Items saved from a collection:
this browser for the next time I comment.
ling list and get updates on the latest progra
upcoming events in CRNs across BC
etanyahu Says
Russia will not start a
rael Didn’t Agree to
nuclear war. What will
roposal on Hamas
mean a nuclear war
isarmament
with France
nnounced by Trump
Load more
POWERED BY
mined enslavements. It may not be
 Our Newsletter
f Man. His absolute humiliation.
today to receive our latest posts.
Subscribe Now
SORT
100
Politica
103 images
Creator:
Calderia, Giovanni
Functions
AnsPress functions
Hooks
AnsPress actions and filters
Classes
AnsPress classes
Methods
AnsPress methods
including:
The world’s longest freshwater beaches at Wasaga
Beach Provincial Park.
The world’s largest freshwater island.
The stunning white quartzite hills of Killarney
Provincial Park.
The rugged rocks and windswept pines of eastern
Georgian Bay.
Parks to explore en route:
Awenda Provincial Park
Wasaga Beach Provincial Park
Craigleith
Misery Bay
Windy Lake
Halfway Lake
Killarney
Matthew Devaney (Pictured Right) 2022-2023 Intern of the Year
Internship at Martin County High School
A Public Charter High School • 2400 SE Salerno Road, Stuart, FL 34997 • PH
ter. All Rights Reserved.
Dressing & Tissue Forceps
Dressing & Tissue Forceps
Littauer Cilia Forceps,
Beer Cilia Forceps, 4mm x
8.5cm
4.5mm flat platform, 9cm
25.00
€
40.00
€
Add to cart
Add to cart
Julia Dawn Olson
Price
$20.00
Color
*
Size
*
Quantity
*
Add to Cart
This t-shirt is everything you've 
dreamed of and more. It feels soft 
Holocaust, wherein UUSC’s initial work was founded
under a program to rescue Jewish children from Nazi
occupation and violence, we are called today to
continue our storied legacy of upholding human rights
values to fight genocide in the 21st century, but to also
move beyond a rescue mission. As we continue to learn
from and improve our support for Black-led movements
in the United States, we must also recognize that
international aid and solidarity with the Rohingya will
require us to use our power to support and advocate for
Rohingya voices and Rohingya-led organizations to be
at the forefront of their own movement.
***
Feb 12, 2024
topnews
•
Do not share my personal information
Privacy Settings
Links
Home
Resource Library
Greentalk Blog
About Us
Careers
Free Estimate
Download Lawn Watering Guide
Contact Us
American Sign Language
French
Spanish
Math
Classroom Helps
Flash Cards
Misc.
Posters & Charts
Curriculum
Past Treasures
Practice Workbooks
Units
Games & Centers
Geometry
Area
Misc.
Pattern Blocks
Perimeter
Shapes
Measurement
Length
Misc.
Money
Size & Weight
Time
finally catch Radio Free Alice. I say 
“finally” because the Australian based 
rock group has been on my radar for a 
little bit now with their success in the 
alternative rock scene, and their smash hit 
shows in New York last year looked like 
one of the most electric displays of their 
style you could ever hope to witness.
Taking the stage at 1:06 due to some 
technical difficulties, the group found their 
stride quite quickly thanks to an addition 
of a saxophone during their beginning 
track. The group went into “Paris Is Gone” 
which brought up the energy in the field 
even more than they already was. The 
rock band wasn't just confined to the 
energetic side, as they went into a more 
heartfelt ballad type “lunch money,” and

▸ **To-do item**:
Could you extract the text of every row above, keeping each line word for word and in its original order?

▸ **Answer for this exercise**:
this browser for the next time I comment.
ling list and get updates on the latest progra
upcoming events in CRNs across BC
etanyahu Says
Russia will not start a
rael Didn’t Agree to
nuclear war. What will
roposal on Hamas
mean a nuclear war
isarmament
with France
nnounced by Trump
Load more
POWERED BY
mined enslavements. It may not be
 Our Newsletter
f Man. His absolute humiliation.
today to receive our latest posts.
Subscribe Now
SORT
100
Politica
103 images
Creator:
Calderia, Giovanni
Functions
AnsPress functions
Hooks
AnsPress actions and filters
Classes
AnsPress classes
Methods
AnsPress methods
including:
The world’s longest freshwater beaches at Wasaga
Beach Provincial Park.
The world’s largest freshwater island.
The stunning white quartzite hills of Killarney
Provincial Park.
The rugged rocks and windswept pines of eastern
Georgian Bay.
Parks to explore en route:
Awenda Provincial Park
Wasaga Beach Provincial Park
Craigleith
Misery Bay
Windy Lake
Halfway Lake
Killarney
Matthew Devaney (Pictured Right) 2022-2023 Intern of the Year
Internship at Martin County High School
A Public Charter High School • 2400 SE Salerno Road, Stuart, FL 34997 • PH
ter. All Rights Reserved.
Dressing & Tissue Forceps
Dressing & Tissue Forceps
Littauer Cilia Forceps,
Beer Cilia Forceps, 4mm x
8.5cm
4.5mm flat platform, 9cm
25.00
€
40.00
€
Add to cart
Add to cart
Julia Dawn Olson
Price
$20.00
Color
*
Size
*
Quantity
*
Add to Cart
This t-shirt is everything you've 
dreamed of and more. It feels soft 
Holocaust, wherein UUSC’s initial work was founded
under a program to rescue Jewish children from Nazi
occupation and violence, we are called today to
continue our storied legacy of upholding human rights
values to fight genocide in the 21st century, but to also
move beyond a rescue mission. As we continue to learn
from and improve our support for Black-led movements
in the United States, we must also recognize that
international aid and solidarity with the Rohingya will
require us to use our power to support and advocate for
Rohingya voices and Rohingya-led organizations to be
at the forefront of their own movement.
***
Feb 12, 2024
topnews
•
Do not share my personal information
Privacy Settings
Links
Home
Resource Library
Greentalk Blog
About Us
Careers
Free Estimate
Download Lawn Watering Guide
Contact Us
American Sign Language
French
Spanish
Math
Classroom Helps
Flash Cards
Misc.
Posters & Charts
Curriculum
Past Treasures
Practice Workbooks
Units
Games & Centers
Geometry
Area
Misc.
Pattern Blocks
Perimeter
Shapes
Measurement
Length
Misc.
Money
Size & Weight
Time
finally catch Radio Free Alice. I say 
“finally” because the Australian based 
rock group has been on my radar for a 
little bit now with their success in the 
alternative rock scene, and their smash hit 
shows in New York last year looked like 
one of the most electric displays of their 
style you could ever hope to witness.
Taking the stage at 1:06 due to some 
technical difficulties, the group found their 
stride quite quickly thanks to an addition 
of a saxophone during their beginning 
track. The group went into “Paris Is Gone” 
which brought up the energy in the field 
even more than they already was. The 
rock band wasn't just confined to the 
energetic side, as they went into a more 
heartfelt ballad type “lunch money,” and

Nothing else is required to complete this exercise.